In the first reading, the prophet Elijah asks for "a bit of bread"--
and when the widow hesitates, he promises
that her store "shall not run dry until the day when the Lord sends rain."
The text suggests that the promise is not that her supplies would overflow--
but that there would be just enough each day; until the rains come.
We might chose to see this passage symbolically--
with the rain as the Holy Spirit falling on the earth to bring life--revival.
We certainly need that.
We live in strange times, in which things we would have taken for granted
are under constant assault.
Who would have thought it would be necessary to vote to protect the institution of marriage;
and on Tuesday, the state of Maine did just that, by a close margin.

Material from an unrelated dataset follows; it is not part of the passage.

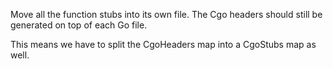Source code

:Move all the function stubs into its own file. The Cgo headers should still be
generated on top of each Go file.

This means we have to split the CgoHeaders map into a CgoStubs map as well.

Father Tom and I were in Columbus on Thursday and Friday,
along with all the bishops of the state, and 700 priests from the whole state.
The U.S. bishops are preparing a letter on marriage,
and we were there to reflect on it and to prepare for when it is issued.
We heard some bad news about the state of things, and hopeful news.
On our drive back home, we talked about
how we could best use what we heard and talked about to help couples.
And I would ask you--tell us, what can we do to help you?
Whatever little bit you may have to offer, please share it with us. We want to help.
These are strange times. The faith of many seems so weak,
as people sometimes drift off and we wonder why.
We need rain; we need revival!
How will that come? Our prayers--our faith--offered for revival.
You may feel you haven't much to offer, but put it in, all the same.
If we continue to see this passage as symbolic,
we might see the woman as the Church, and the son as us.
It is here that we come, and we find enough to get us through.
In the back of church is a bit of bread. It's not very fancy;
we could get nicer, fancier bread at Panera, or make it ourselves--but that isn't the point.
The Lord takes just a handful, and transforms it into himself.
And it is enough! Enough to sustain us, day by day: "give us this day our daily Bread."
That's why we come here. We find what we need here.
And we put in what we have, while we pray for rain.